Le chemin vous conduit jusqu’au Taikobashi, un pont à deux arches symbolisant passé, présent et avenir. Il enjambe l’étang Shinji et ses îlots. L’étang a la forme du caractère chinois shin qui signifie le cœur. Les fontaines occupent les eaux tout comme les tortues, les cygnes et les carpes. À droite du Taikobashi se trouve le paisible plan d’eau Shôbuike avec ses fameux iris. Avant de vous approcher du magnifique bâtiment principal du sanctuaire, prenez le temps d’observer le prunier planté à sa droite. Il s’agit du légendaire Tobiume qui aurait volé jusqu’à cet endroit pour se retrouver en compagnie de Michizane. Ce qui en fait un arbre plus ancien que le camphrier. On dit que Tobiume est le premier prunier à fleurir, au début du mois de janvier. A sa gauche, il y a un autre prunier qui a été planté par la mère de l’empereur Taishô (1912-1926) qui priait ainsi pour le rétablissement de son fils malade.

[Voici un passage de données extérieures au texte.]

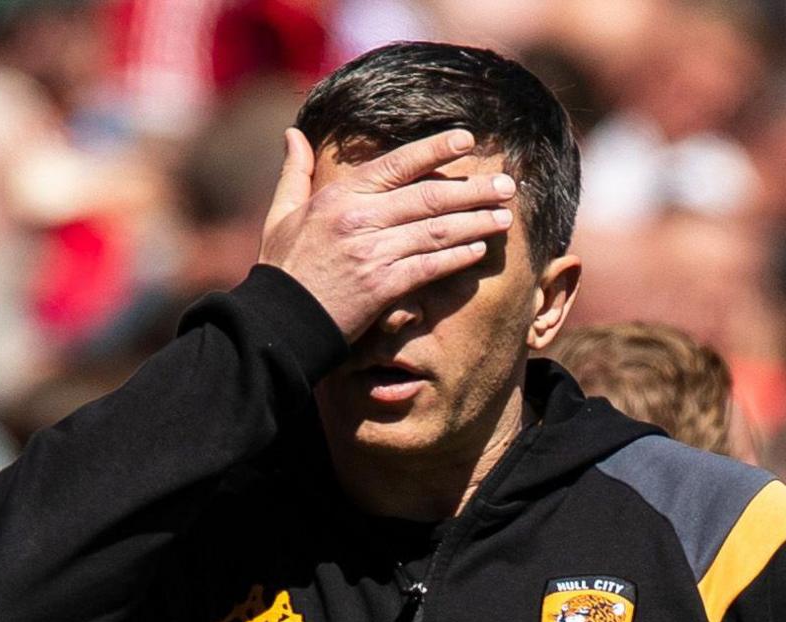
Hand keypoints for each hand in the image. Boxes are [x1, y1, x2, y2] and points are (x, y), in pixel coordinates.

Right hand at [257, 126, 521, 342]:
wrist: (279, 323)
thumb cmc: (283, 269)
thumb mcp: (281, 214)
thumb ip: (294, 173)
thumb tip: (292, 134)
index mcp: (340, 196)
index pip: (398, 164)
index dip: (436, 149)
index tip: (467, 140)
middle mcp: (359, 219)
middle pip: (428, 196)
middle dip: (473, 189)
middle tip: (506, 184)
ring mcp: (372, 253)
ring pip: (436, 230)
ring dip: (475, 222)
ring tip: (504, 216)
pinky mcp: (382, 286)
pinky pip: (429, 266)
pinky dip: (457, 256)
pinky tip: (479, 249)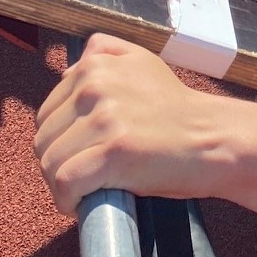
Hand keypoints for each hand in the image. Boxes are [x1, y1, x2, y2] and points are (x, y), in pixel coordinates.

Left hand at [34, 35, 225, 214]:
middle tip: (82, 176)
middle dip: (57, 163)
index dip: (58, 140)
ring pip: (49, 162)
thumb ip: (104, 54)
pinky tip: (82, 203)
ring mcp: (103, 118)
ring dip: (60, 185)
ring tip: (83, 191)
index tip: (79, 155)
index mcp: (96, 64)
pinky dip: (67, 199)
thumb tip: (66, 72)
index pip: (46, 112)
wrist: (212, 137)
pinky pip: (65, 181)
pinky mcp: (113, 151)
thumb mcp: (142, 62)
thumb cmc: (178, 109)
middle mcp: (95, 85)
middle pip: (43, 139)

Le bâtiment principal du sanctuaire que vous voyez aujourd’hui date de 1591. Avec ses colonnes rouges, ses motifs de feuilles d’or et son toit imposant, cette structure magnifiquement décorée est un superbe exemple d’architecture de l’époque Momoyama (1573-1603). L’œil est aussi attiré par les deux archers assis et colorés qui gardent les portes du sanctuaire. Ils ont remplacé les deux Niô (gardes traditionnels des temples bouddhistes) à l’ère Meiji. Tout autour, vous verrez de petites échoppes vendant des porte-bonheur, dont la plupart visent à la réussite aux examens. Traditionnellement, les étudiants laissaient leurs pinceaux de calligraphie suspendus au sanctuaire pour leur souhaiter bonne chance. Aujourd’hui, il est plus normal d’accrocher de petits ema, ces petites plaques en bois sur lesquelles on inscrit des prières ou des vœux.
Devant toutes ces beautés à Dazaifu Tenmangû, il convient de se souvenir que Michizane est célébré comme un homme au cœur pur. Qu’en est-il de tous ces événements tragiques qui ont frappé Kyôto au Xème siècle ? “Je ne pense pas que l’esprit de Michizane soit responsable de ces calamités, car il n’a montré aucune colère au cours de ses années d’exil”, estime l’écrivain et poète chinois Jiang Yi. En effet, puisqu’il incarne le dieu de l’apprentissage, on dit qu’il a consacré son exil à l’étude, plutôt que de chercher vengeance ou d’exprimer sa haine envers ceux qui l’avaient exilé.
Steve John Powell & Angeles Marin
S’y rendre :
Fukuoka Depuis le début du printemps 2013, KLM propose trois vols par semaine pour Fukuoka au départ de Paris. Un excellent moyen de découvrir l’île de Kyûshû sans avoir à passer par Tôkyô ou Ôsaka.
Dazaifu Au départ de la gare de Nishitetsu Fukuoka, il faut emprunter la ligne Tenjin jusqu’à la gare de Futsukaichi. Vous changerez alors de ligne et emprunterez la ligne Dazaifu jusqu’à la gare du même nom. Cela prend environ une trentaine de minutes et coûte 590 yens. Le sanctuaire se situe à 5 mn de la gare.